§ **WORK REQUIRED**
In full and without error, repeat the entries below.

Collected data
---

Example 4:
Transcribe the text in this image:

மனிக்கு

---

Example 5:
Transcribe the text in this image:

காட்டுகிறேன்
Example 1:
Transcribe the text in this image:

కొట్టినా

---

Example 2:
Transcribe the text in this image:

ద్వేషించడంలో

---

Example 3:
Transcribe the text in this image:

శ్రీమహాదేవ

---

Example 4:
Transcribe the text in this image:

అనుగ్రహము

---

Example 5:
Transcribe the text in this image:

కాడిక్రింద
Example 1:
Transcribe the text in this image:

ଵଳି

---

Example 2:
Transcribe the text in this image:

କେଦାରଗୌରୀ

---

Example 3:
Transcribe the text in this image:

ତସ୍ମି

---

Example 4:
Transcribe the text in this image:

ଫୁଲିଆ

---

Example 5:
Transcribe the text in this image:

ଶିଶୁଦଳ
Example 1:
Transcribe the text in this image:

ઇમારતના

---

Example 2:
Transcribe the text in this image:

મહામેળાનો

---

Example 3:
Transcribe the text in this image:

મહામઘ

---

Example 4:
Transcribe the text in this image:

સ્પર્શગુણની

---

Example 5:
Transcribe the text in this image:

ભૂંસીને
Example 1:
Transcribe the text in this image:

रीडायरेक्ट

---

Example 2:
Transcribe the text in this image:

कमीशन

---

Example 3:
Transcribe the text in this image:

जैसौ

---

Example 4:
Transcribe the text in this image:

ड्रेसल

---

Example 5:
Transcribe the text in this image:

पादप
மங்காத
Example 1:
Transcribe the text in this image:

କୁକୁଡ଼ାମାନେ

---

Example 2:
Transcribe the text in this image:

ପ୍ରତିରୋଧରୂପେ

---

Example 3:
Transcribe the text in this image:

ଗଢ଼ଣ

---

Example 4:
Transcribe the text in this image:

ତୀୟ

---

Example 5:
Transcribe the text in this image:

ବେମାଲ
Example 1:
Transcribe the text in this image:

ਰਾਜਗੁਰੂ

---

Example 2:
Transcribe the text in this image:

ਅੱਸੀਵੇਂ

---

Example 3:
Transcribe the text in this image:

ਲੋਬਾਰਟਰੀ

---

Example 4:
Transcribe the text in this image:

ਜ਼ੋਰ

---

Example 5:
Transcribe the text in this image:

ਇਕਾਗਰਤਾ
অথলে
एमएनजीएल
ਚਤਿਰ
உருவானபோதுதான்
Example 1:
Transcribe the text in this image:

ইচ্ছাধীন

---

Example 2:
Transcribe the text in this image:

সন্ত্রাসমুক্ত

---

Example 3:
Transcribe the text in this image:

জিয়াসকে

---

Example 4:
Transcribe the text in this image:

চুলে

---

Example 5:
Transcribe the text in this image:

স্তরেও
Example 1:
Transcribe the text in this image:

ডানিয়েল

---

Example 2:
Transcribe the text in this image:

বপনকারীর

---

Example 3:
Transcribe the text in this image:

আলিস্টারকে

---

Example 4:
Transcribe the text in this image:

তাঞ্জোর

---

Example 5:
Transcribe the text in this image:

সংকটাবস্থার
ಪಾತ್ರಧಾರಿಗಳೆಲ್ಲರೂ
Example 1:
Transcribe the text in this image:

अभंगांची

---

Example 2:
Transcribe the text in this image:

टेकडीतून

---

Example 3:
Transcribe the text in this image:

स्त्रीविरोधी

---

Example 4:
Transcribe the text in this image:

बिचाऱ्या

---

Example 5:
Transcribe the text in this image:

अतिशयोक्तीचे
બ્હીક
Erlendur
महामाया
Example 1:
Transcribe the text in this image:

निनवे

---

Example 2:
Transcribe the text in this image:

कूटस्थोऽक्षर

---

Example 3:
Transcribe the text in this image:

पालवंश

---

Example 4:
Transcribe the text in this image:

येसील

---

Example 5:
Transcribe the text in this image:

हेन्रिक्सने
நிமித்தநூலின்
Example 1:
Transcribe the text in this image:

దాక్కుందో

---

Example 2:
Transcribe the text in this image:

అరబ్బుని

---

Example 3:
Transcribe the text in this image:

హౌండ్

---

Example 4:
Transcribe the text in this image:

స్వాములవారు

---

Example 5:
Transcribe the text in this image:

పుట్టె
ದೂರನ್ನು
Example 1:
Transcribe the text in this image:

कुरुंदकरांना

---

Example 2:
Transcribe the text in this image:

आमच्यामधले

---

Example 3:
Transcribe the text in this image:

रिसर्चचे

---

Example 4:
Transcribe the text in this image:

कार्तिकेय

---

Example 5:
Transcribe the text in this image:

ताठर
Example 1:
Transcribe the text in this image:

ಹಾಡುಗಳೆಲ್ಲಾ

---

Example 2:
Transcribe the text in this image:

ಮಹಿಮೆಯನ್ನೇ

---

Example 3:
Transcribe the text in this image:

§ **RESPONSE BOX**
---

Example 4:
Transcribe the text in this image:

மனிக்கு

---

Example 5:
Transcribe the text in this image:

காட்டுகிறேன்
Example 1:
Transcribe the text in this image:

కొట్టినా

---

Example 2:
Transcribe the text in this image:

ద్వేషించడంలో

---

Example 3:
Transcribe the text in this image:

శ్రీమహాదేవ

---

Example 4:
Transcribe the text in this image:

అనుగ్రహము

---

Example 5:
Transcribe the text in this image:

కాడిక్రింద
Example 1:
Transcribe the text in this image:

ଵଳି

---

Example 2:
Transcribe the text in this image:

କେଦାରଗୌରୀ

---

Example 3:
Transcribe the text in this image:

ତସ୍ମି

---

Example 4:
Transcribe the text in this image:

ଫୁଲିଆ

---

Example 5:
Transcribe the text in this image:

ଶିଶୁଦଳ
Example 1:
Transcribe the text in this image:

ઇમારતના

---

Example 2:
Transcribe the text in this image:

મહામેળાનો

---

Example 3:
Transcribe the text in this image:

મહામઘ

---

Example 4:
Transcribe the text in this image:

સ્પર્શગુણની

---

Example 5:
Transcribe the text in this image:

ભૂંસીને
Example 1:
Transcribe the text in this image:

रीडायरेक्ट

---

Example 2:
Transcribe the text in this image:

कमीशन

---

Example 3:
Transcribe the text in this image:

जैसौ

---

Example 4:
Transcribe the text in this image:

ड्रेसल

---

Example 5:
Transcribe the text in this image:

पादप
மங்காத
Example 1:
Transcribe the text in this image:

କୁକୁଡ଼ାମାନେ

---

Example 2:
Transcribe the text in this image:

ପ୍ରତିରୋଧରୂପେ

---

Example 3:
Transcribe the text in this image:

ଗଢ଼ଣ

---

Example 4:
Transcribe the text in this image:

ତୀୟ

---

Example 5:
Transcribe the text in this image:

ବେମାଲ
Example 1:
Transcribe the text in this image:

ਰਾਜਗੁਰੂ

---

Example 2:
Transcribe the text in this image:

ਅੱਸੀਵੇਂ

---

Example 3:
Transcribe the text in this image:

ਲੋਬਾਰਟਰੀ

---

Example 4:
Transcribe the text in this image:

ਜ਼ੋਰ

---

Example 5:
Transcribe the text in this image:

ਇਕਾਗਰਤਾ
অথলে
एमएनजीएल
ਚਤਿਰ
உருவானபோதுதான்
Example 1:
Transcribe the text in this image:

ইচ্ছাধীন

---

Example 2:
Transcribe the text in this image:

সন্ত্রাসমুক্ত

---

Example 3:
Transcribe the text in this image:

জিয়াসকে

---

Example 4:
Transcribe the text in this image:

চুলে

---

Example 5:
Transcribe the text in this image:

স্তরেও
Example 1:
Transcribe the text in this image:

ডানিয়েল

---

Example 2:
Transcribe the text in this image:

বপনকারীর

---

Example 3:
Transcribe the text in this image:

আলিস্টারকে

---

Example 4:
Transcribe the text in this image:

তাঞ্জোর

---

Example 5:
Transcribe the text in this image:

সংকটাবস্থার
ಪಾತ್ರಧಾರಿಗಳೆಲ್ಲರೂ
Example 1:
Transcribe the text in this image:

अभंगांची

---

Example 2:
Transcribe the text in this image:

टेकडीतून

---

Example 3:
Transcribe the text in this image:

स्त्रीविरोधी

---

Example 4:
Transcribe the text in this image:

बिचाऱ्या

---

Example 5:
Transcribe the text in this image:

अतिशयोक्तीचे
બ્હીક
Erlendur
महामाया
Example 1:
Transcribe the text in this image:

निनवे

---

Example 2:
Transcribe the text in this image:

कूटस्थोऽक्षर

---

Example 3:
Transcribe the text in this image:

पालवंश

---

Example 4:
Transcribe the text in this image:

येसील

---

Example 5:
Transcribe the text in this image:

हेन्रिक्सने
நிமித்தநூலின்
Example 1:
Transcribe the text in this image:

దాక్కుందో

---

Example 2:
Transcribe the text in this image:

అరబ్బుని

---

Example 3:
Transcribe the text in this image:

హౌండ్

---

Example 4:
Transcribe the text in this image:

స్వాములవారు

---

Example 5:
Transcribe the text in this image:

పుట్టె
ದೂರನ್ನು
Example 1:
Transcribe the text in this image:

कुरुंदकरांना

---

Example 2:
Transcribe the text in this image:

आमच्यामधले

---

Example 3:
Transcribe the text in this image:

रिसर्चचे

---

Example 4:
Transcribe the text in this image:

कार्तिकेय

---

Example 5:
Transcribe the text in this image:

ताठर
Example 1:
Transcribe the text in this image:

ಹಾಡುಗಳೆಲ್ಲಾ

---

Example 2:
Transcribe the text in this image:

ಮಹಿಮೆಯನ್ನೇ

---

Example 3:
Transcribe the text in this image:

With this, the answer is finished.